Sunday, March 25, 2007

Trusting Trust deeds?

What are trust deeds? They are deeds which are basically mortgages. However these deeds do not transfer the property to a buyer. Instead the trust deed transfers the title of a piece of property to a "trustee", usually a title company or trust. This deed is held as security for the loan by the borrower. When the loan is paid, the deed is transferred back to the borrower. However if the borrower defaults the trustee can sell the property.

Sounds great? And people who get these sort of loans often are paying you the "trustee" 10-15% interest for a specified amount of time say 5-10 years. This sounds like a good deal with minimal risks right?

Wrong. With every investment, there is not guaranteed return. Much less something not well advertised or publisized.

One major issue with these types of loans is that people who get these loans usually are unable to finance properties through a normal bank. They have bad credit, poor risk, etc. Also these loans are locked in for a set amount of time, and often these borrowers are more likely to default during this period. So the risk is that you won't be paid back.

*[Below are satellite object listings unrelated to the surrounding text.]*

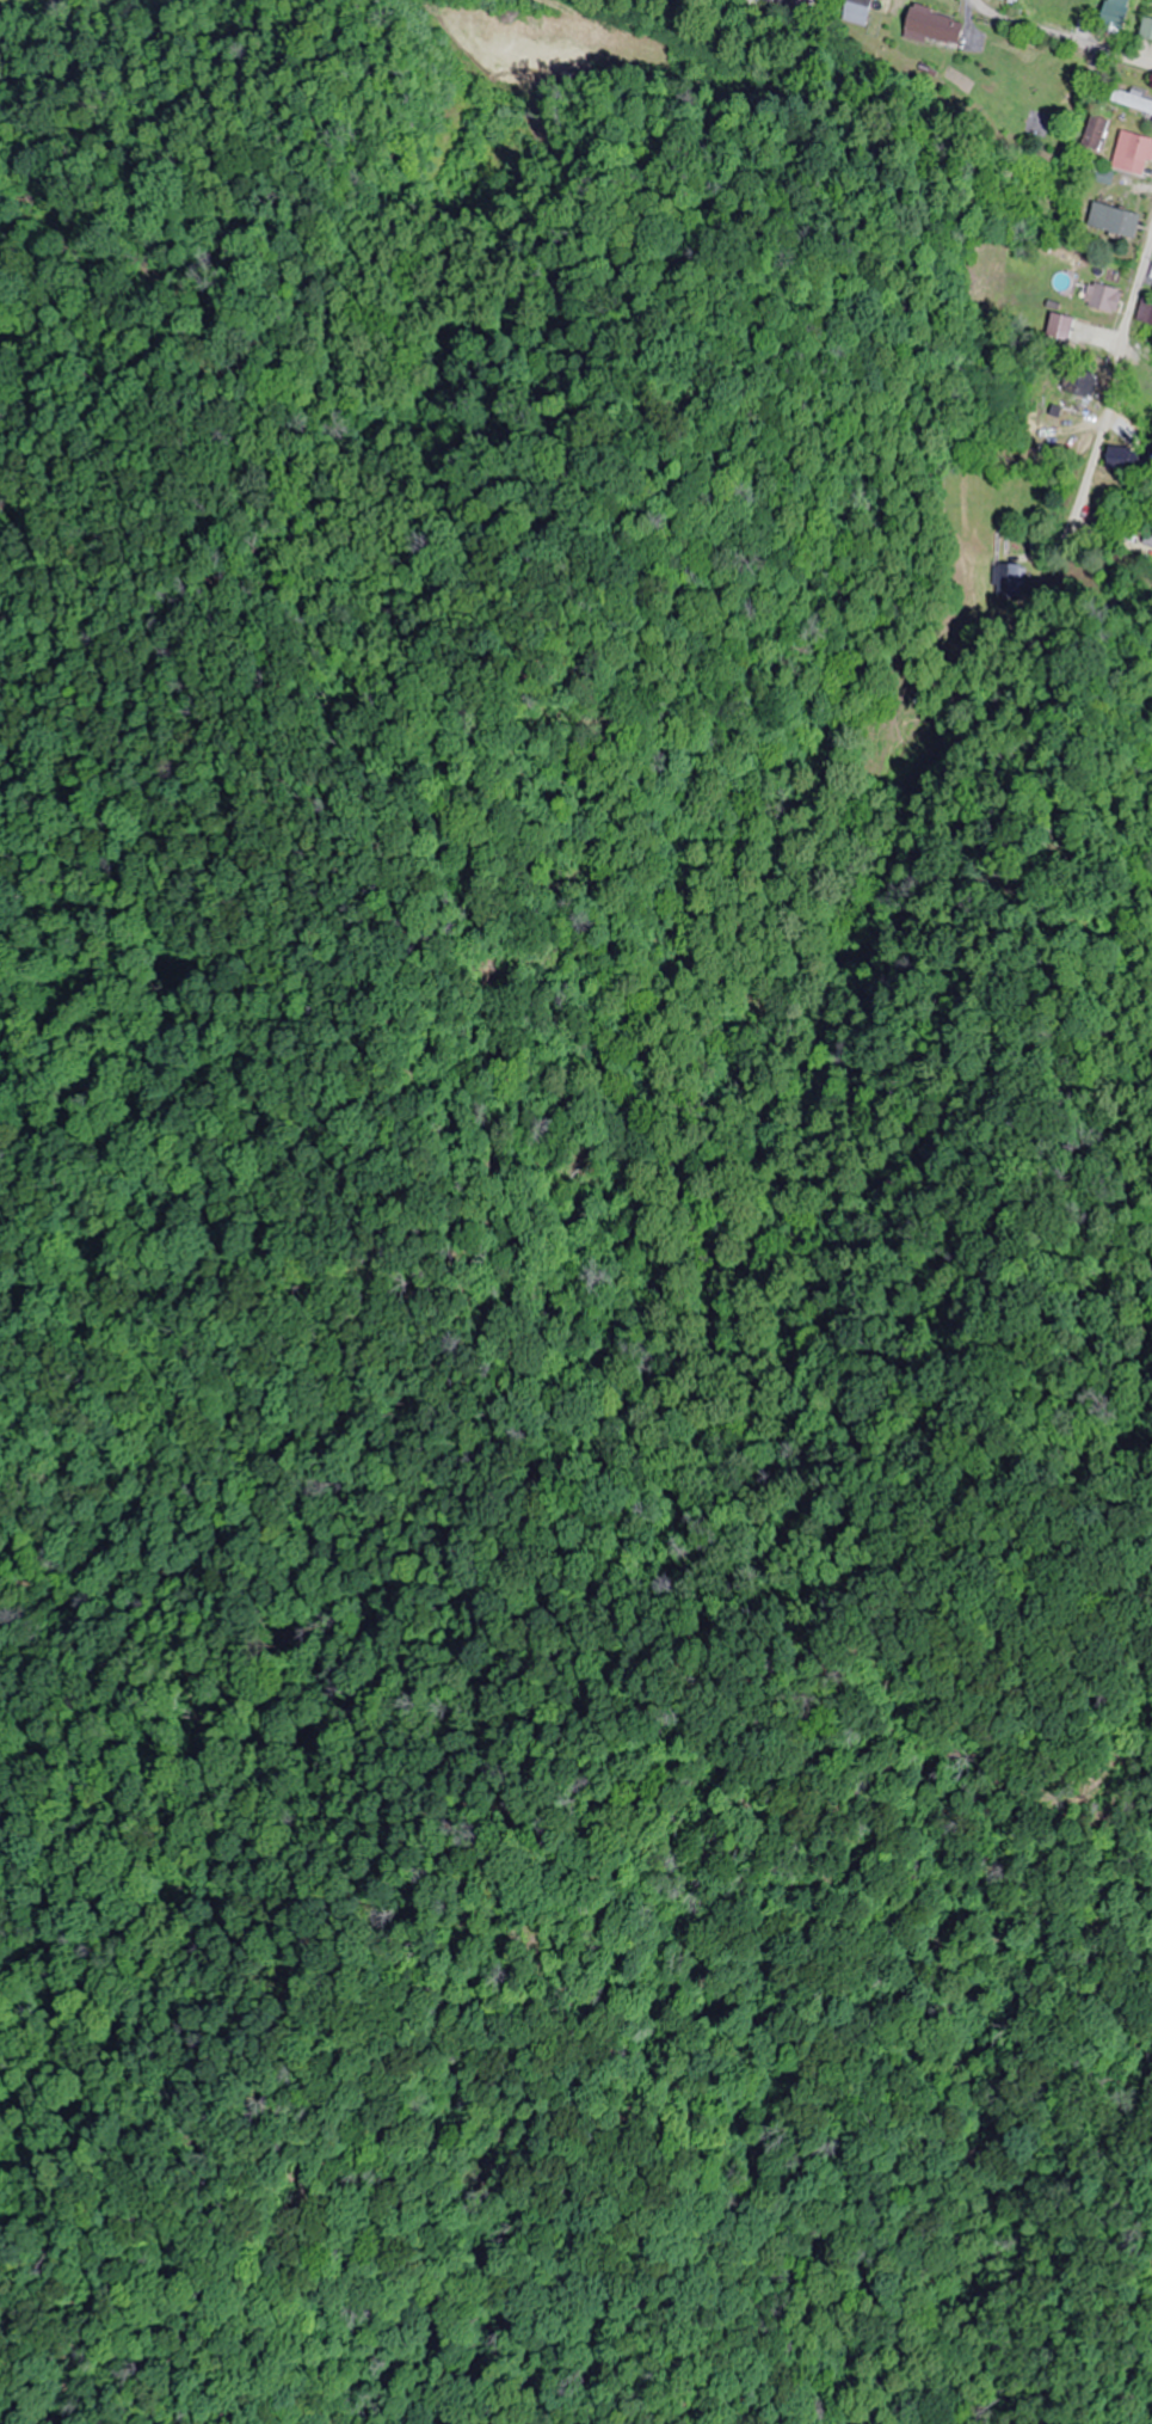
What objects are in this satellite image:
building: (1005, 0)
road: (13, 4)
road: (538, 4)
building: (802, 6)
building: (858, 11)
building: (1115, 15)
building: (935, 27)
building: (1147, 28)
road: (1064, 36)
building: (1132, 101)
building: (1095, 133)
building: (1133, 153)
building: (1114, 219)
building: (1103, 297)
building: (1145, 311)
road: (1116, 375)
building: (1129, 465)

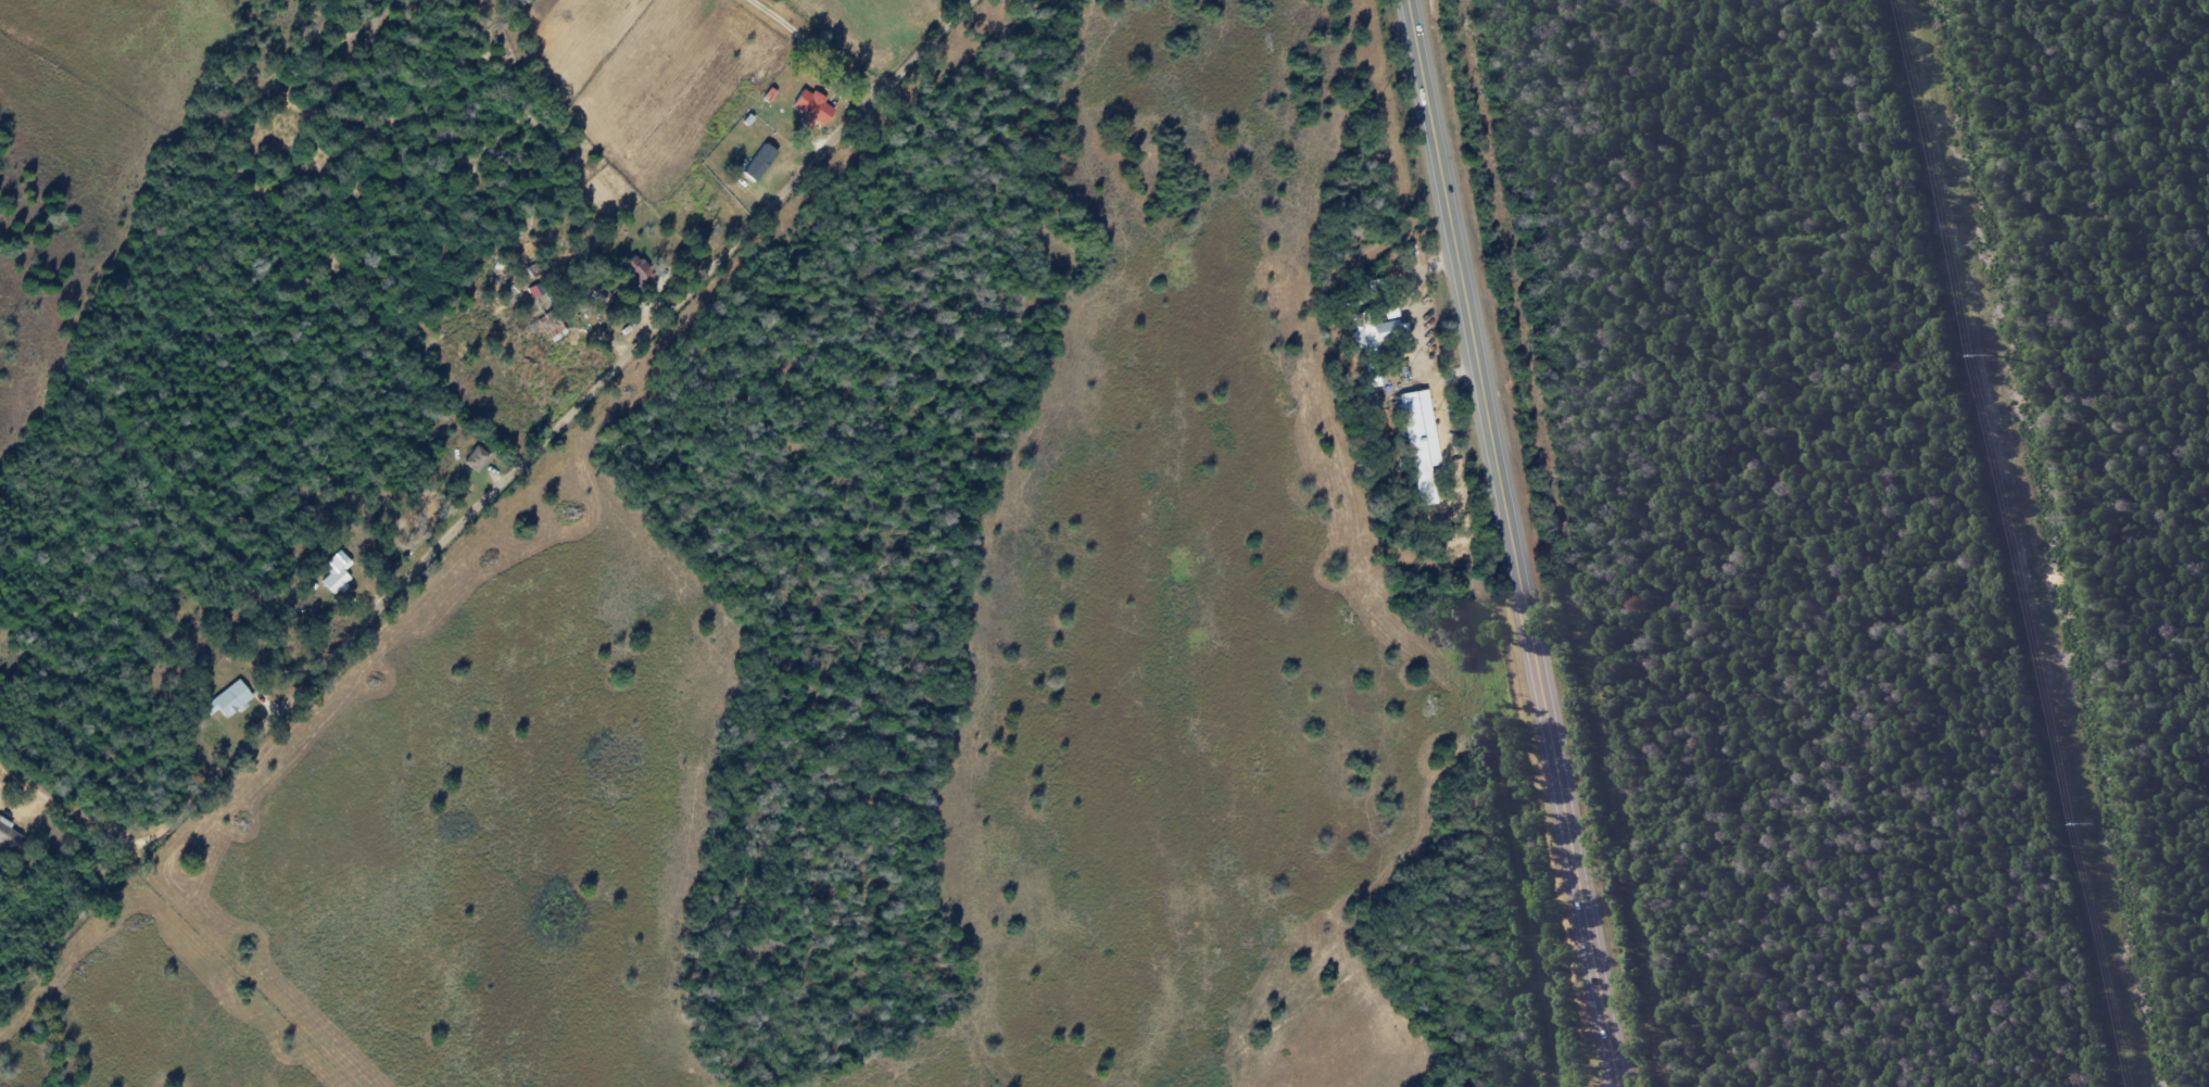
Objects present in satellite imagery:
road: (818, 47)
building: (813, 108)
building: (760, 162)
building: (639, 271)
building: (552, 326)
building: (1373, 332)
power tower: (1988, 355)
building: (1420, 444)
building: (477, 459)
road: (502, 485)
road: (1520, 542)
building: (337, 573)
building: (230, 700)
power tower: (2088, 823)
building: (10, 836)

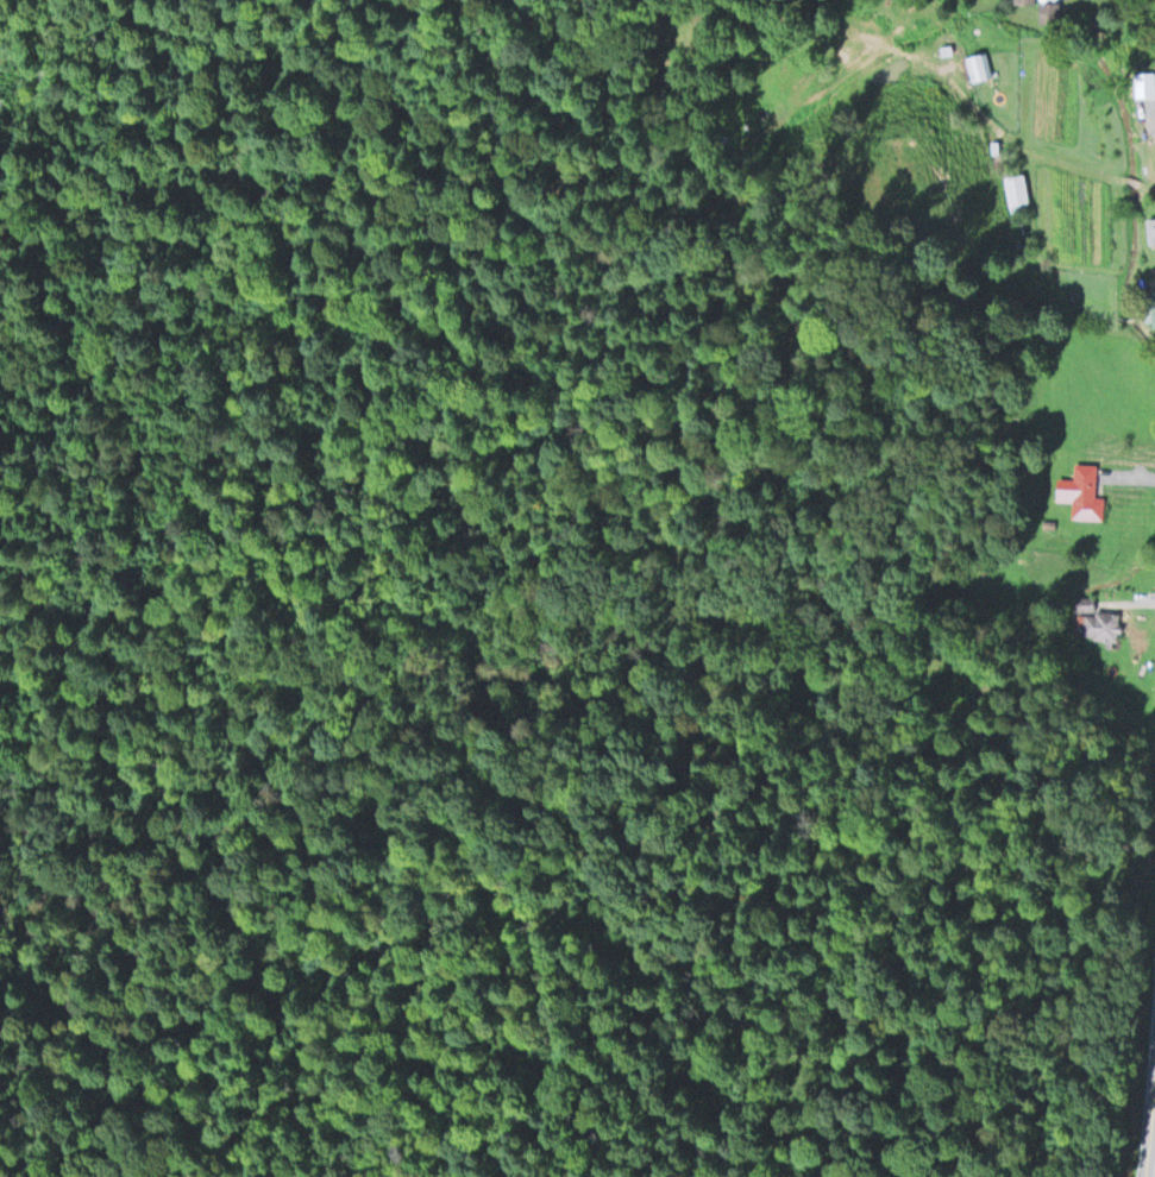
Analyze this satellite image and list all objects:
building: (1022, 0)
road: (7, 18)
building: (1147, 84)
road: (966, 96)
road: (1134, 179)
road: (1150, 185)
building: (1016, 186)
building: (1151, 227)
building: (1150, 303)
building: (1084, 492)
building: (1046, 523)
building: (1084, 601)
building: (1102, 623)
road: (1152, 1124)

Of course you'd respond but you have a property deed in security. But the property when sold is only worth what someone else is willing to pay you. If you sell the property, typically it's run down or raw land, and the borrower was using the money to develop the property. That means it can be very difficult to sell the property for what you "mortgaged" it for.

So even selling the property may not net you back what you loaned out. Is it a legitimate way to make money? Yes. Does it have high returns? Yes. Should it be in a person's portfolio? Maybe, afterall diversification is important. But should it be the only thing in a person's portfolio? No. This is just perhaps one component of the Real Estate portion of a person's portfolio.

My post though negative sounding is not meant to be. I'm considering trust deeds, but realize it will only happen after I have substantial assets and are able to should the loss of the money. And that it is only a small fraction of our overall net worth, and not a large portion of the basis.